Cette conjonction s’enracine dans le sacrement de l’Ordre : “ La fonction des prêtres, en tant qu’elle est étroitement unie à l’Ordre épiscopal, participe à l’autorité par laquelle le Christ lui-même construit, sanctifie et gouverne son Corps ” (PO 2 cf. CEC, CEC 1563). Les prêtres, aussi, portent en eux “ l’image du Christ, Prêtre souverain et éternel ” (LG 28). Ils participent donc à l’autorité pastorale du Christ, et c’est là la note spécifique de leur ministère, fondée sur le sacrement de l’Ordre qui leur est conféré.

Comme nous le lisons dans le Décret Presbyterorum ordinis, “ le sacerdoce des prêtres, s’il présuppose les sacrements de l’initiation chrétienne, est cependant conféré au moyen du sacrement particulier qui, par l’onction du Saint-Esprit, les marque d’un caractère spécial et les configure ainsi au Christ prêtre pour les rendre capables d’agir au nom du Christ Tête en personne ” (PO 2 cf. CEC CEC 1563).

Ce caractère, conféré par l’onction sacramentelle de l’Esprit Saint, est, pour ceux qui le reçoivent, un signe : le signe d’une consécration plus spéciale, par rapport au baptême et à la confirmation, au Christ Prêtre, qui en fait ses ministres actifs, dans le culte officiel rendu à Dieu et dans la sanctification des frères ; le signe des pouvoirs ministériels à exercer au nom du Christ, Chef et Pasteur de l’Église (cf.

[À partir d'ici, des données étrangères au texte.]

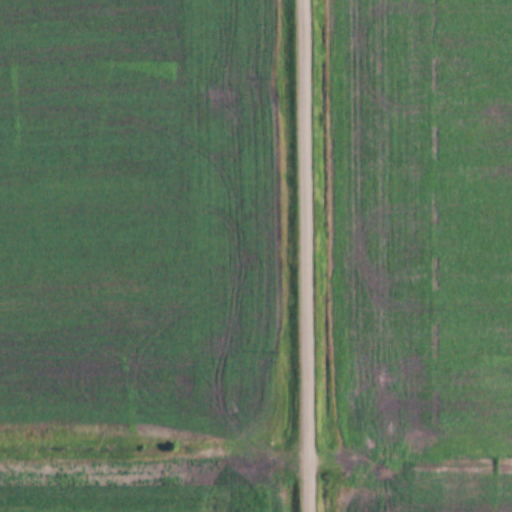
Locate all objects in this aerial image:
crop: (135, 225)
crop: (425, 254)
road: (306, 256)
crop: (143, 482)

CEC, CEC 1581-1584).

7. Le caractère est aussi le signe et l’instrument, dans l’âme du prêtre, des grâces spéciales pour l’exercice du ministère, liées à la grâce sanctifiante que l’Ordre comporte en tant que sacrement, que ce soit au moment où il est conféré ou dans tout l’exercice et le développement dans le ministère.

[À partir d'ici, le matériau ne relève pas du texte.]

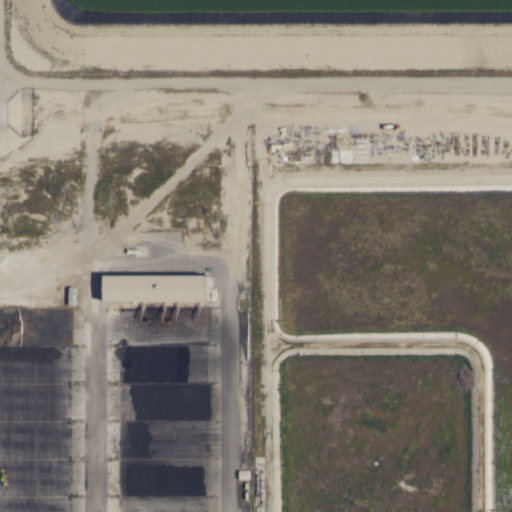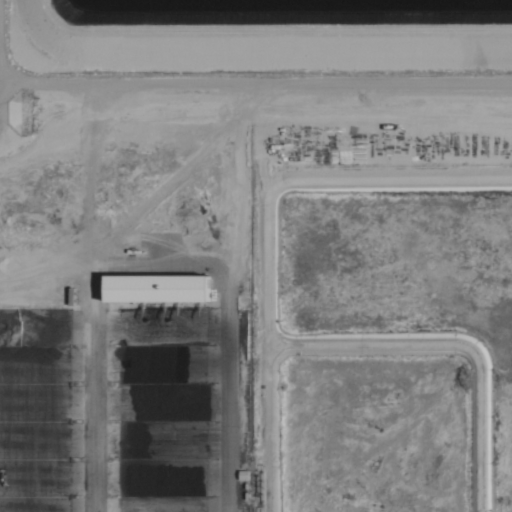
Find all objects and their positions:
road: (102, 100)
wastewater plant: (256, 256)
building: (158, 287)
building: (155, 288)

Il implique donc le prêtre dans une économie de sanctification, que le ministère même comporte en faveur de celui qui l’exerce comme de ceux qui en bénéficient par les divers sacrements et les autres activités qu’exercent leurs pasteurs.

L’Église tout entière reçoit les fruits de la sanctification opérée par le ministère des prêtres-pasteurs : le ministère des prêtres diocésains comme de ceux qui, à quelque titre et sous quelque forme que ce soit, ayant reçu l’Ordre sacré, exercent leur activité en communion avec les évêques diocésains et avec le successeur de Pierre.

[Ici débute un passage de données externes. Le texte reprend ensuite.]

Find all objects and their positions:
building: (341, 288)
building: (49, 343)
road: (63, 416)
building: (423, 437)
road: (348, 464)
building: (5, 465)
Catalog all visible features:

8. L’ontologie profonde de la consécration de l’Ordre et le dynamisme de sanctification qu’elle comporte dans le ministère, excluent certainement toute interprétation sécularisée du ministère presbytéral, comme si le prêtre était simplement consacré pour l’instauration de la justice ou la diffusion de l’amour dans le monde.

Le prêtre est ontologiquement participant du sacerdoce du Christ, vraiment consacré, “ homme du sacré ”, député, comme le Christ, au culte qui monte vers le Père, et à la mission évangélisatrice par laquelle il répand et distribue à ses frères ce qui est sacré : la vérité, la grâce de Dieu.

Voilà la véritable identité sacerdotale, voilà l’exigence essentielle du ministère sacerdotal, également dans le monde d’aujourd’hui.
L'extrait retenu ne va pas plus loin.